War der Atomausstieg ein Fehler? 

Die Stilllegung von Kernkraftwerken ist nur ein Randaspekt. Ob wir nun zehn oder 15 Atomkraftwerke am Netz haben oder keines, macht kaum einen Unterschied. Denn: Unser Gesamtenergieverbrauch wird zu 80 Prozent aus nicht-elektrischer Energie bestritten. Wir müssen den Großteil unserer Energie fossil gewinnen. Die Vorstellung, die uns von Umweltpolitikern vermittelt wird, die Erzeugung von alternativer Energie sei praktisch kostenlos, finanziere sich von selbst und würde sogar zusätzliche Arbeitsplätze schaffen, ist eine naive Illusion. Wir verfügen auf Sicht nicht über eine Technologie und die Mittel für eine ernsthafte Alternative. Die bisherige Energiewende-Politik beruht auf Naivität, Unwissen, Ideologie, Illusionen sowie falschen Anreizen.

Der Klimawandel in Zahlen

Wenn wir die Energie nicht – wie Sie sagen – in dem Maße sauber herstellen können, wie benötigt, bleibt dann nur die massive Reduzierung unseres Energieverbrauchs?

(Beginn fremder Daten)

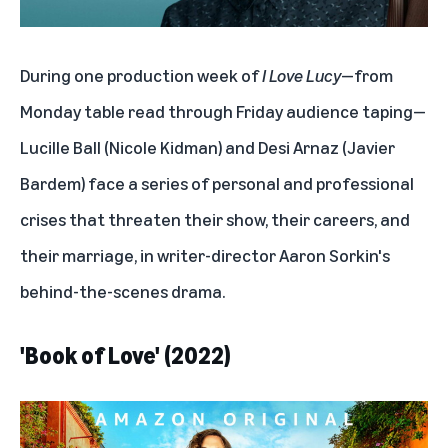
During one production week of
I Love Lucy
—from
Monday table read through Friday audience taping—
Lucille Ball (Nicole Kidman) and Desi Arnaz (Javier
Bardem) face a series of personal and professional
crises that threaten their show, their careers, and
their marriage, in writer-director Aaron Sorkin's
behind-the-scenes drama.
'Book of Love' (2022)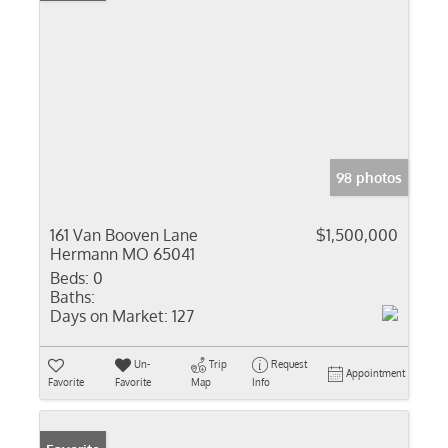
98 photos
161 Van Booven Lane
$1,500,000
Hermann MO 65041
Beds:
0
Baths:
Days on Market:
127
Un-
Trip
Request
Appointment
Favorite
Favorite
Map
Info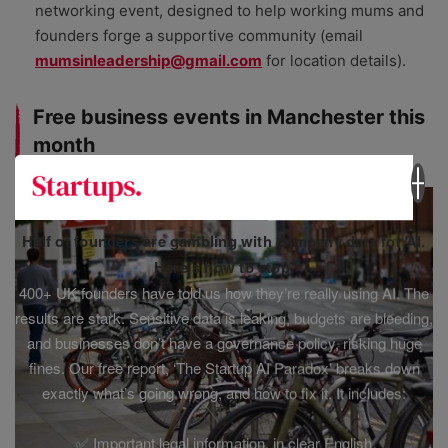
networking event, designed to help working mums and
founders forge a supportive community (email
mumsinleadership@gmail.com
for location details).
Free business events in Manchester this
month
Half of founders are gambling with company data for AI.
Here’s how to stop.
400+ UK founders have told us how they’re really using AI. The
results are stark. Sensitive data is leaking, budgets are bleeding,
and businesses don’t have a governance policy, risking huge
fines. Our free report, ‘The Startup AI Paradox’ breaks down
exactly what’s going wrong, and how to fix it. It includes:
✅ Important legal information, in clear English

Ja, ich denke schon. Wir müssen uns komplett neu aufstellen. Wir müssen uns bewusst sein, dass wir hochverdichtete Energie in Form von Kohle und Gas und Öl in der Größenordnung von 500 Millionen Tonnen jährlich verbrauchen. Das ist eine unvorstellbar große Menge. Zu glauben, dass wir diese Energie durch das Aufstellen von ein paar Windmühlen und Solardächer aufbringen können, ist absurd. Eine einfache Rechnung zeigt, dass wir mehr als hundert mal so viele Windmühlen bräuchten wie wir zur Zeit haben, um unsere gesamte Energie erneuerbar zu erzeugen. Das aber ist unrealisierbar. Die geplanten Stromautobahnen stellen keinen sinnvollen Ansatz zur Energiewende dar, so plausibel das auf den ersten Blick erscheinen mag. Wir benötigen im Gegensatz dazu Energiespeicher, die jedoch unbezahlbar sind. Wir haben dazu die Flächen nicht, wir haben das Geld nicht und wir haben die Technik nicht. Der einzige Weg ist, beim Verbrauch anzusetzen.

Ist es folglich ein richtiger Schritt, mehr auf Hybrid- oder Elektroautos zu setzen?

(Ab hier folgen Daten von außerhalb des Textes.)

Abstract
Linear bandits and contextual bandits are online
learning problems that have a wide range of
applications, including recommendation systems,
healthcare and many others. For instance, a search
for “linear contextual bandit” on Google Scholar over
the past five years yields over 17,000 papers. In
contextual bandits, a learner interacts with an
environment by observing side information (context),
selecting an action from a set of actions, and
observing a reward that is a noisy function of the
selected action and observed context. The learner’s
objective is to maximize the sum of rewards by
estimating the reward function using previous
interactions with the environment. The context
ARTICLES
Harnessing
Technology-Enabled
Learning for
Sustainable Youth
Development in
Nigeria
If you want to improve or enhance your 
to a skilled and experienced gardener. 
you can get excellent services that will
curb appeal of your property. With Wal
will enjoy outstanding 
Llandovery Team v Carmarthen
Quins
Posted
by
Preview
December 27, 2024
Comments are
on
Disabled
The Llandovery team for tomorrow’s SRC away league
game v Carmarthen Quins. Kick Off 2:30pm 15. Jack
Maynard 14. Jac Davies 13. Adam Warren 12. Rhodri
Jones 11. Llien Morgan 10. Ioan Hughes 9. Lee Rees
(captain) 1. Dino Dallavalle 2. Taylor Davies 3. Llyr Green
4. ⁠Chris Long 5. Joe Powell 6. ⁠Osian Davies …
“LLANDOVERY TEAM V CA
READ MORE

Nein, ganz im Gegenteil. Wenn ich ein Elektroauto in den Verkehr bringe, habe ich einen zusätzlichen elektrischen Verbraucher. Ich muss das Auto ja aufladen – mit Strom, statt mit Benzin. Wir brauchen also mehr Strom. Wenn ich diesen Mehrbedarf aus den Erneuerbaren Energien abzweige, dann kann ich damit weniger fossile erzeugte Energie reduzieren. Oder ich produziere den benötigten Strom direkt aus Kohlekraft. Es entsteht so oder so ein hoher Teil an CO2-Emissionen. Hinzu kommt: Der Strom, der bereitgestellt wird, steht nur zu 50 bis 60 Prozent für den eigentlichen Zweck, der Fortbewegung, zur Verfügung.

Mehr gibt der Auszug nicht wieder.